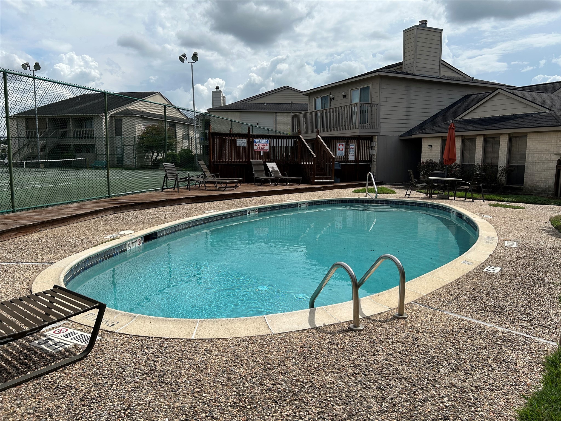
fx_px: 421
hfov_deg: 67.3
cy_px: 210
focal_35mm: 26
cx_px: 280
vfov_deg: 53.1
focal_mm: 5.7
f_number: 1.5
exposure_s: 1/6579
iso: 50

* * * * * * * * *

◆ **Your instructions**
Take the listing above and print it exactly, apart from the pictures.

◆ **Exercise response**
fx_px: 421
hfov_deg: 67.3
cy_px: 210
focal_35mm: 26
cx_px: 280
vfov_deg: 53.1
focal_mm: 5.7
f_number: 1.5
exposure_s: 1/6579
iso: 50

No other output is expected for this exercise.